Unable to retrieve metadata for PDFs
This discussion was created from comments split from: "Retrieve metadata for PDF" fails with "an unexpected error occurred".
This is an old discussion that has not been active in a long time. Before commenting here, you should strongly consider starting a new discussion instead. If you think the content of this discussion is still relevant, you can link to it from your new discussion.
Which Zotero version, what document?
Retrieve metadata has completely changed since this was reported last year, so it's definitely not the same error under the hood.
It happens for multiple documents. Next time I find an example I'll update her.
https://www.zotero.org/support/debug_output
D2057122540
Although the Zotero connector works fine, and Retrieve metatadata worked fine until recent updates.
Is there a list of all the domain names accessed by Zotero?

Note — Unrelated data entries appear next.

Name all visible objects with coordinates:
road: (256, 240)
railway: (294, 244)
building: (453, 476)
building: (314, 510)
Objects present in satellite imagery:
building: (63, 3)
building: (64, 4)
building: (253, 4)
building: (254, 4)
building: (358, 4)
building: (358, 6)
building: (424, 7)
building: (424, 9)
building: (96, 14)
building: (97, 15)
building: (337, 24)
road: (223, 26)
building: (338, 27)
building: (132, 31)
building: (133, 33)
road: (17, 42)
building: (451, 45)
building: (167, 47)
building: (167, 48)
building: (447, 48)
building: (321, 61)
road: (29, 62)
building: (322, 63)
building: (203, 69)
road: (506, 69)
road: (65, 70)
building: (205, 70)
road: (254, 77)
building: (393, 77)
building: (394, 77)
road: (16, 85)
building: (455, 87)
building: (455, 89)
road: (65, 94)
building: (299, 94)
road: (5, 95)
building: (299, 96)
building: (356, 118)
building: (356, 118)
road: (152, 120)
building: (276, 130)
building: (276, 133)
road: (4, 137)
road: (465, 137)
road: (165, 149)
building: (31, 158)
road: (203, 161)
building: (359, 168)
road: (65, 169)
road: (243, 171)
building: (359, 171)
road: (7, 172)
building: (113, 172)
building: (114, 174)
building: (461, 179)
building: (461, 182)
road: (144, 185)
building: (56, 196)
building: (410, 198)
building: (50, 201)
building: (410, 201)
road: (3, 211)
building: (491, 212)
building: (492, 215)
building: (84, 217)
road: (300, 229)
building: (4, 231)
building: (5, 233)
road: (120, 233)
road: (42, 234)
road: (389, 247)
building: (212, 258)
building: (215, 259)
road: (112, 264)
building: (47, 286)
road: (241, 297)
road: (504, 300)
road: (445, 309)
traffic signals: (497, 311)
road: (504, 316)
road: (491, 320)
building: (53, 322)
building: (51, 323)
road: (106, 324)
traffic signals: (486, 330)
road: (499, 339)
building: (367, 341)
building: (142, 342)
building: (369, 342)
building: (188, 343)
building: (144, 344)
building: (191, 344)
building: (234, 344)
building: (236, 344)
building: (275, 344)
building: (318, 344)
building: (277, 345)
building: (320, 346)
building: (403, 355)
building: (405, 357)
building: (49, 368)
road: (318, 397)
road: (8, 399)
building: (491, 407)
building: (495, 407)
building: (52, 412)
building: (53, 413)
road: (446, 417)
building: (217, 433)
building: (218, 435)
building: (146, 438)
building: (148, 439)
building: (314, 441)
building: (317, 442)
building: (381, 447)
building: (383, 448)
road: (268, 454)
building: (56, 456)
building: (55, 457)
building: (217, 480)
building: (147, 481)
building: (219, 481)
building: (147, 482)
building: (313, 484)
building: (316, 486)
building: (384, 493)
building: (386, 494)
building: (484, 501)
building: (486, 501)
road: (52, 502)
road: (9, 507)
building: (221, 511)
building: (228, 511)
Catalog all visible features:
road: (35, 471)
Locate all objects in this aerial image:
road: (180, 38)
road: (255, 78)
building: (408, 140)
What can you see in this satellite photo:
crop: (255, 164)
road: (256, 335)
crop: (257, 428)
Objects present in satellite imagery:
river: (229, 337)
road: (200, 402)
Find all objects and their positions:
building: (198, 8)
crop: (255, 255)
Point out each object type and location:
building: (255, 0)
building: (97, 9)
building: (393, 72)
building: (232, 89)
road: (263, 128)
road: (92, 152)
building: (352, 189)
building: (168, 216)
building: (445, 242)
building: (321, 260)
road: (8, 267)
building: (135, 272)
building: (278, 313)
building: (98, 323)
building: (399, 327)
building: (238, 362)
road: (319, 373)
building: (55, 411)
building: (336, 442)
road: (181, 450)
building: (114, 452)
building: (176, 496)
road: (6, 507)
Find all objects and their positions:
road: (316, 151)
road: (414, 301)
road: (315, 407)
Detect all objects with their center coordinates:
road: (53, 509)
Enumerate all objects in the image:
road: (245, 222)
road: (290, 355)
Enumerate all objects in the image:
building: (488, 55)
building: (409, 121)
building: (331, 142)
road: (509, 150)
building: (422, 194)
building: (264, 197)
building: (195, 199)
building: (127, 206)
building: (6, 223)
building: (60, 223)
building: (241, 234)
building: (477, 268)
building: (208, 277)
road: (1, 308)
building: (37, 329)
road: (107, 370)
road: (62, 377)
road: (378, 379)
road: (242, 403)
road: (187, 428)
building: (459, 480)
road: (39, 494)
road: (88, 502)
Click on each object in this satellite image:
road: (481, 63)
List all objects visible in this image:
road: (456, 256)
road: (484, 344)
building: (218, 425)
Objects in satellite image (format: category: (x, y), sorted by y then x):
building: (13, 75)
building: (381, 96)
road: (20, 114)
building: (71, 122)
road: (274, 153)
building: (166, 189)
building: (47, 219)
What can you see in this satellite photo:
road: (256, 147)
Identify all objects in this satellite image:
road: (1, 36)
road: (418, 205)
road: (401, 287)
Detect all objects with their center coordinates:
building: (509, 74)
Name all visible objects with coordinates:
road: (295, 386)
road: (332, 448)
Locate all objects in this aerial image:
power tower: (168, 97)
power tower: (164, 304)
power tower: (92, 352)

Zotero's own infrastructure is hosted on AWS. While a DNS-based access restriction could whitelist *.zotero.org, those IPs can change every minute, and any restriction that didn't take that into account would result in things breaking regularly.
Other functions in Zotero require access to any site you save in the browser (e.g., to save files) and to various other services that can change at any time (e.g., to retrieve metadata of various kinds).
Do you have any info or documentation stating exactly what is required for metadata access to PDFs to work? Is there a way to do this locally? Did this change when pdfxchange was removed?
I need information to submit to the network admins on how the software behaves and what it is required to access for this feature.
For your other questions:
There's no way to do this locally, no. Zotero needs to query online databases -- both its own and others such as CrossRef/DataCite or Worldcat -- to be able to match papers to metadata. The metadata isn't in the paper itself; it's online.
dstillman's answer from April 10 really is the best we can give you on this. In order for Zotero to be able to retrieve metadata it needs to be able to send and receive data over standard http and https ports. It uses multiple and potentially changing domains for that and there's simply no way to reliably list them all.